Histologic Evaluation of GBAI
For each patient, all postoperative pathological slides were reviewed to evaluate the presence of GBAI. Existence of GBAI was examined by reviewing the adipose tissues attached to the primary tumor involving the proximal stomach, and the LNs station number 1, 2, 7, and 9. For pathologic examination of these adipose tissues, tumor deposits (TDs) located >5mm from the leading edge of primary tumors and LNs were considered as the GBAI, irrespective of their shape, contour, and size.
In this study, adipose tissue invasion was defined as TDs residing in the adipose tissues neighboring the stomach.
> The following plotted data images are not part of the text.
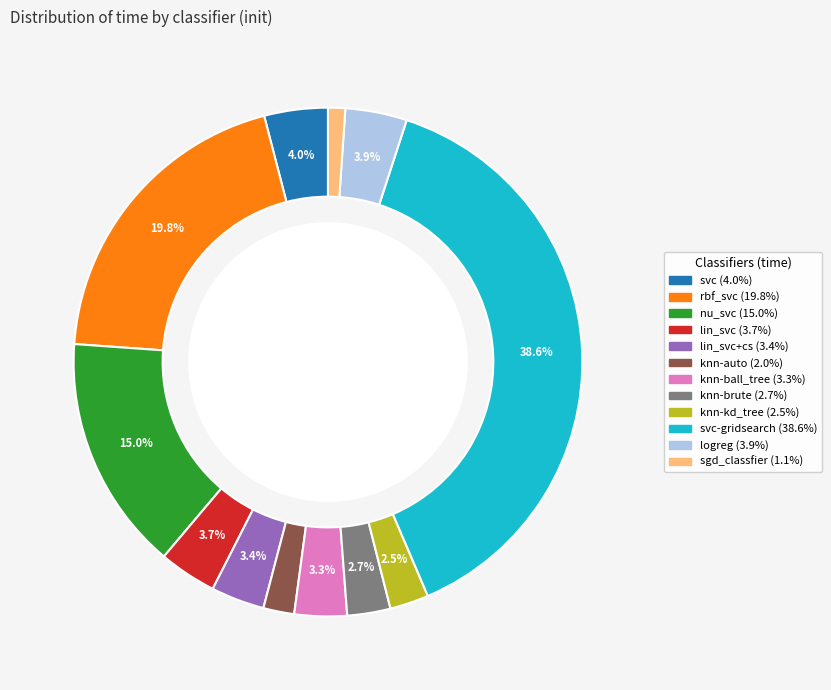

Is there any slice that represents more than half of the pie?

No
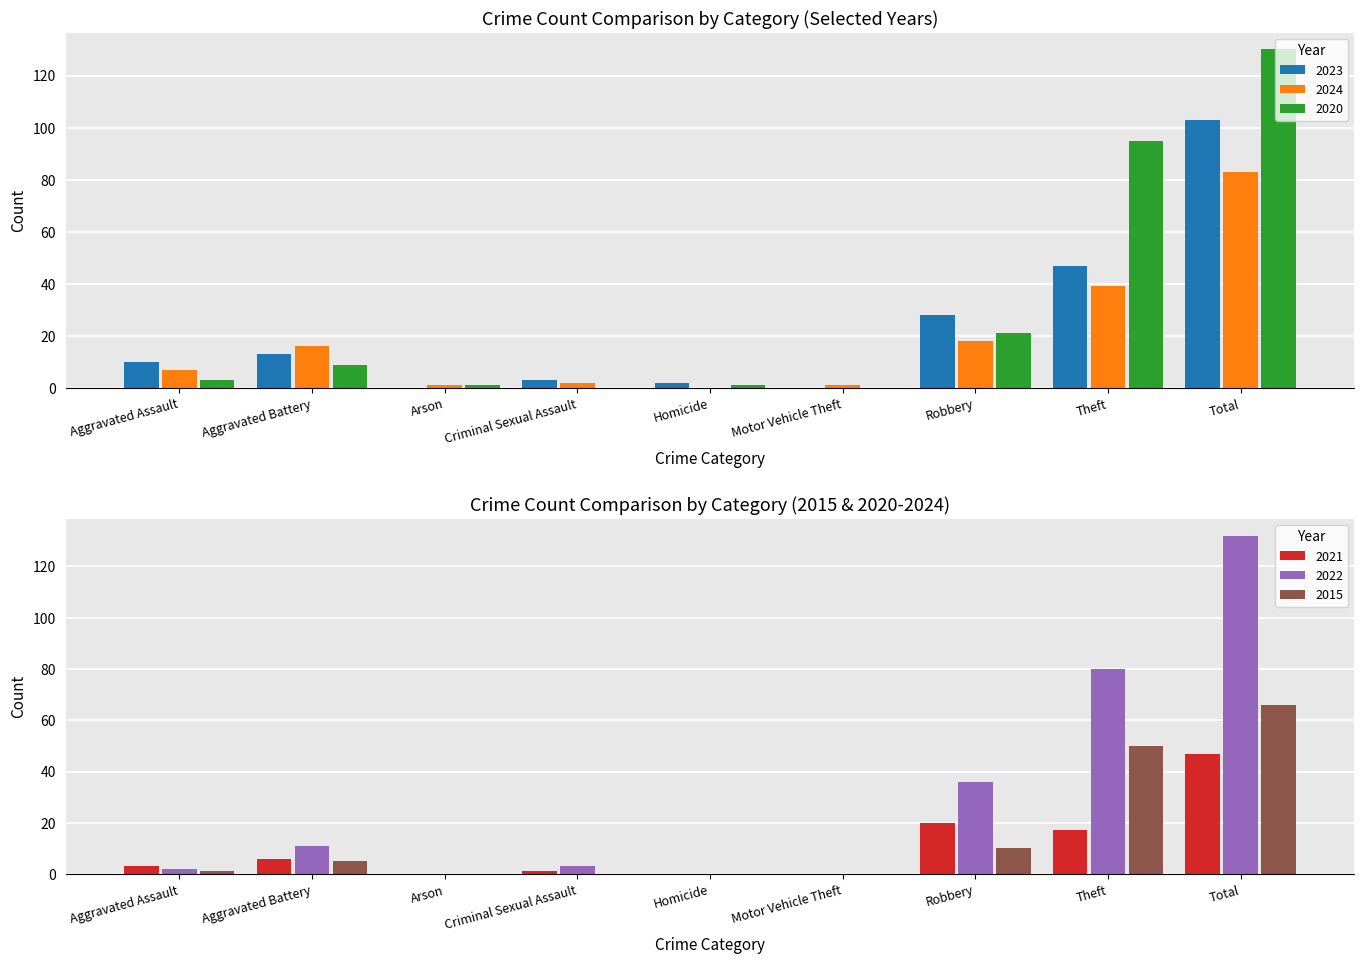

The 2020 series shows 0 at Homicide. True or false?

False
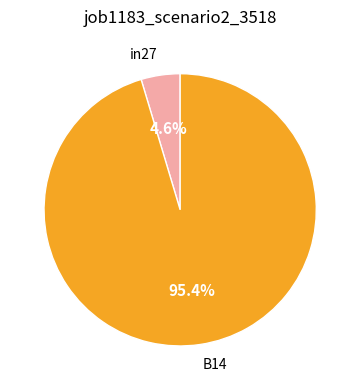

Combined, do B14 and in27 account for over 50%?

Yes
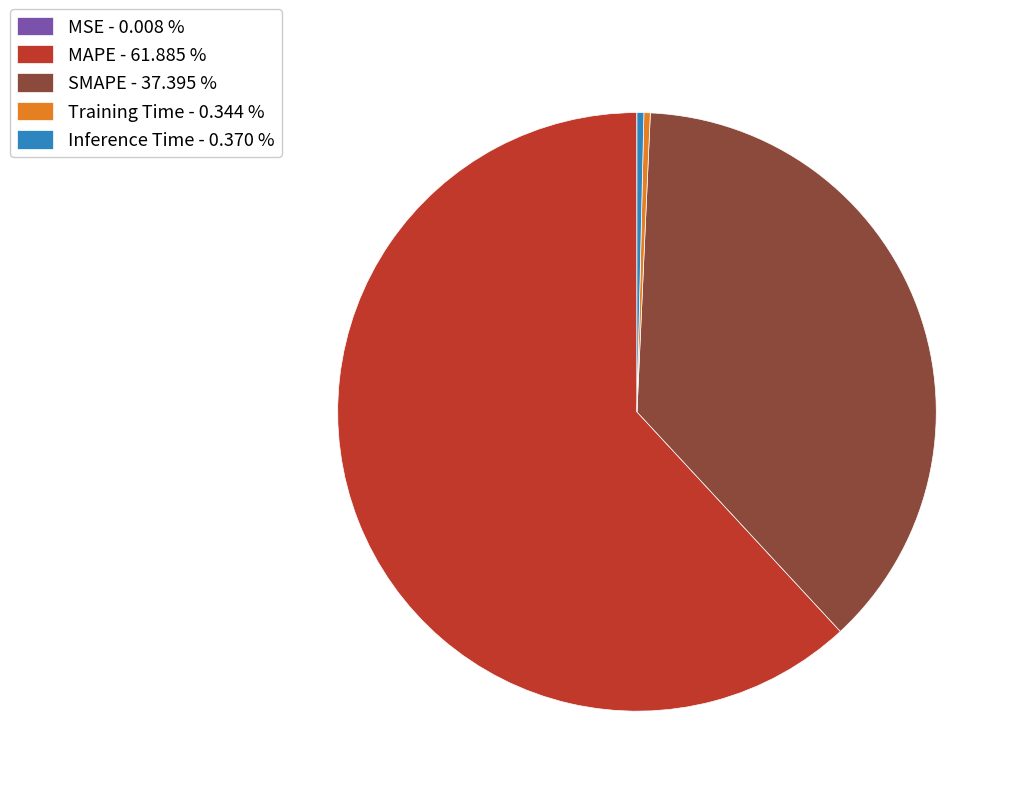

Which category accounts for the majority?

MAPE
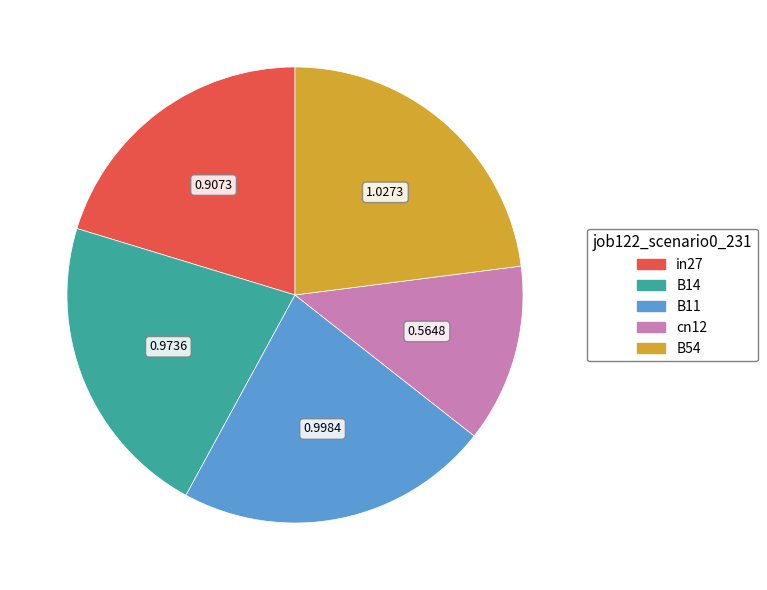

Rank the categories by value from highest to lowest.

B54, B11, B14, in27, cn12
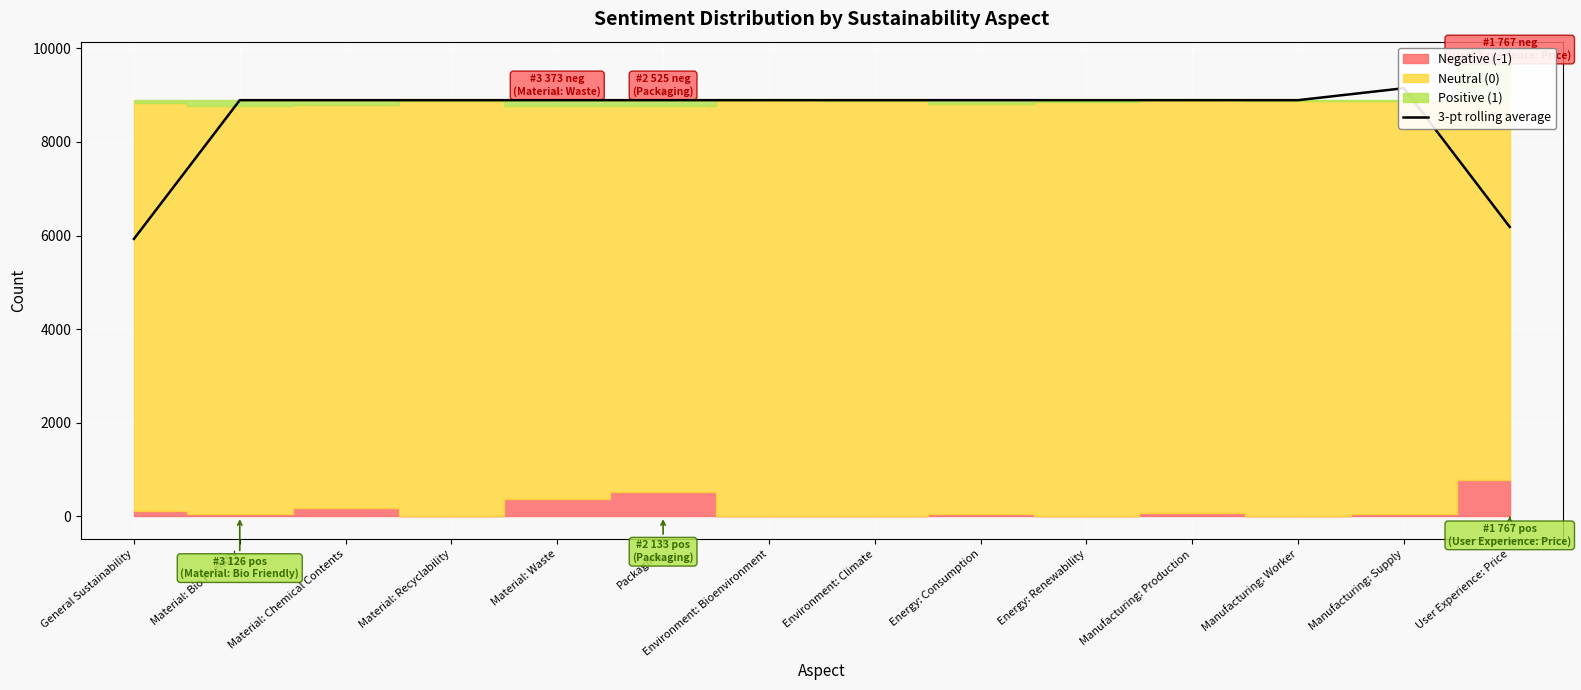

What position from the right is Material: Recyclability?

11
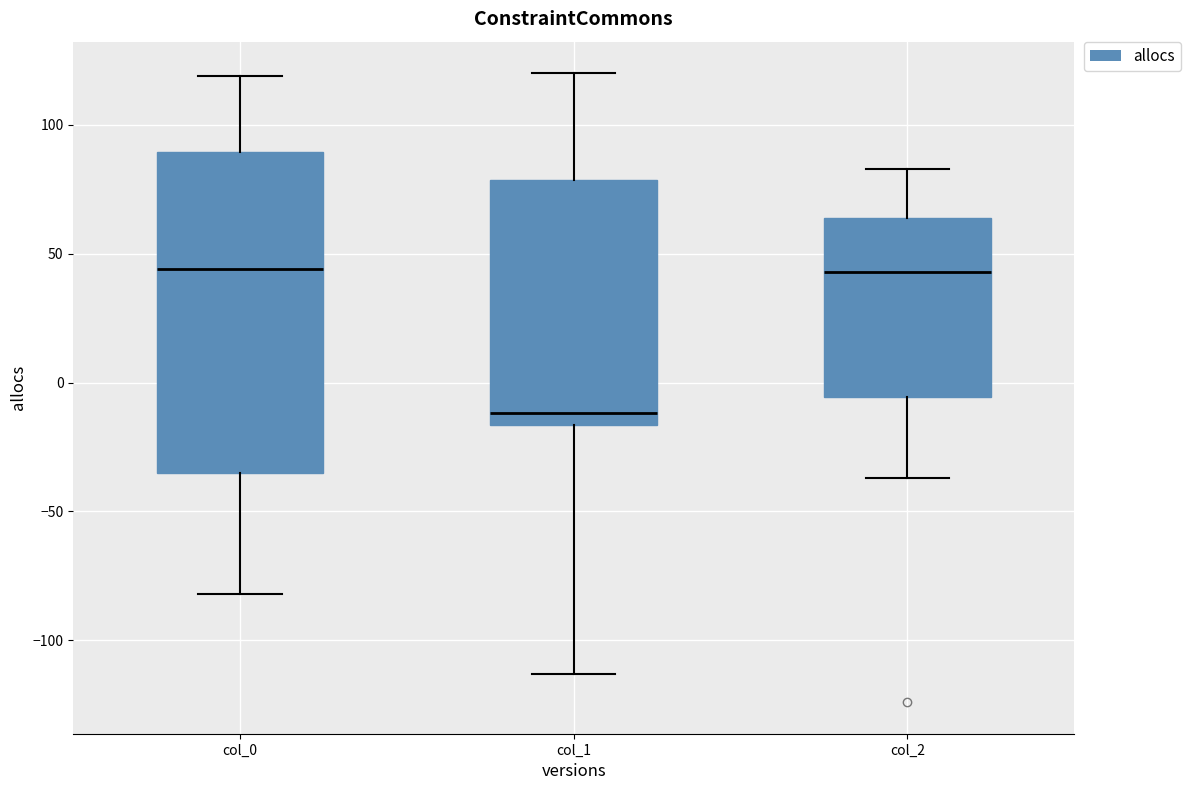

Comparing the boxes themselves (not the whiskers), which one is the tallest?

col_0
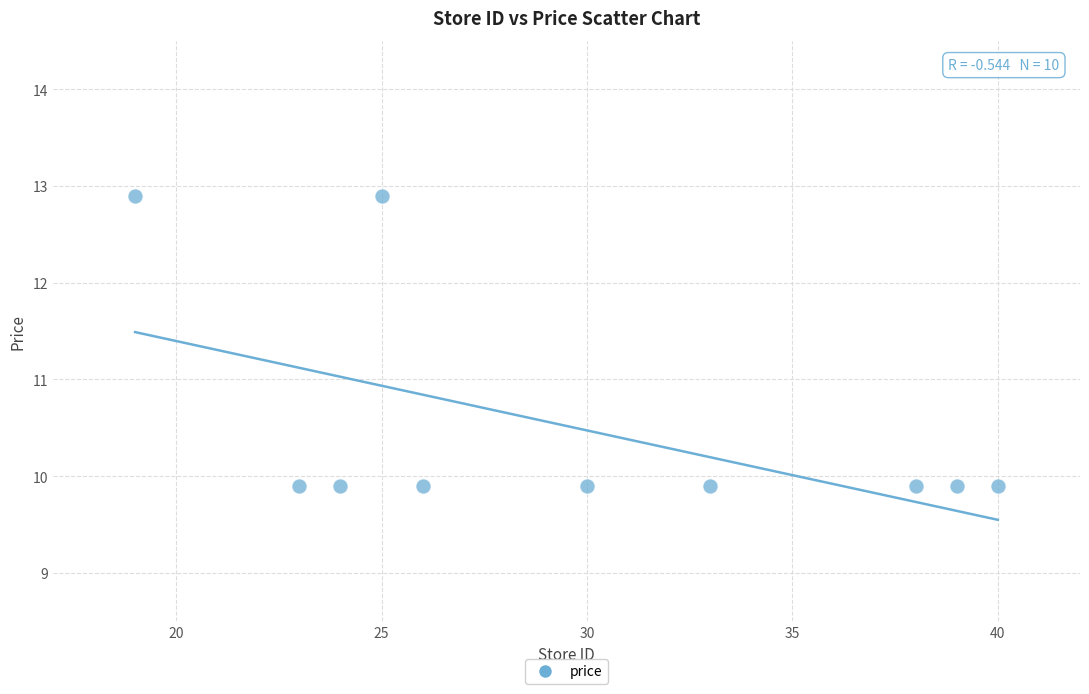

What is the range of Y values (max minus min)?

3.0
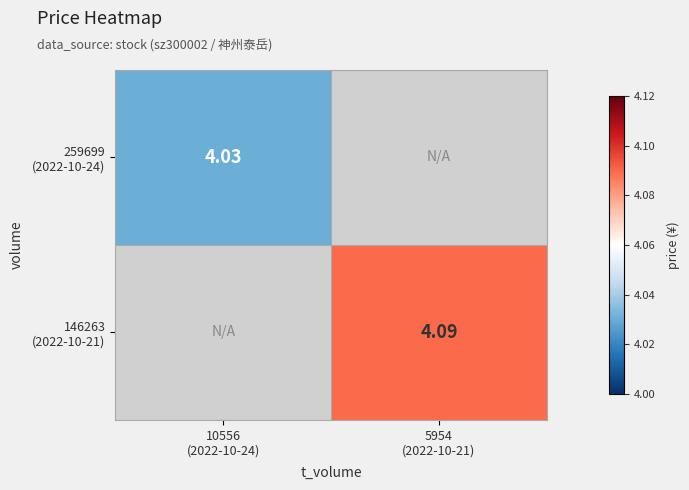

Where does the 146263 (2022-10-21) series first go above 4?

5954 (2022-10-21)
These TDs were identified using these three primary characteristics: (1). they were located in the adipose tissues and were separated from the primary tumor or lymph nodes; (2). there were no structures of blood or lymphatic vessel, lymphatic nodes, nerves around them; (3). they were enveloped by a proper fascia and could be clearly discriminated from peritoneal seeding.
Imaging assessment
One radiologist performed all imaging reassessment. She was blinded to the clinical and survival data of the patients. CT images were evaluated independently at the workstation using transverse CT (images were reconstructed with a 5-mm section thickness). Metastasis were categorized into five types, namely as retroperitoneal infiltration, peritoneal, hematogenous, lymphatic, and others. The radiological manifestations including posterior-pancreas infiltration, para-aortic infiltration, mesenterium roots thickening, and thickening of the rectal lining were considered as retroperitoneal infiltration, as shown in Figure 2; peritoneal nodules/thickening, Douglas pouch nodules and abdominal mass were considered as peritoneal metastasis; liver, lung, and bone were considered as hematogenous metastasis; para-aortic, left supraclavicular, mediastinum, porta hepatis LNs were considered as lymphatic metastasis; umbilical region, ovary mass, anastomotic astium were considered as others. It was difficult to classify ascites as retroperitoneal infiltration or peritoneal metastasis, so ascites was considered as others.
Statistical analysis
The 5-year overall survival rate was estimated using the Kaplan-Meier method and univariate comparisons between groups was performed using the log-rank test. In the multivariate analyses, the Cox’s proportional hazards model was carried to estimate the relative risks and to identify corresponding prognostic factors. All data analyses were performed using the SSPS software (version 22.0, Stata Corporation, Texas, USA). A P value less than 0.05 (two-sided) was considered as statistically significant.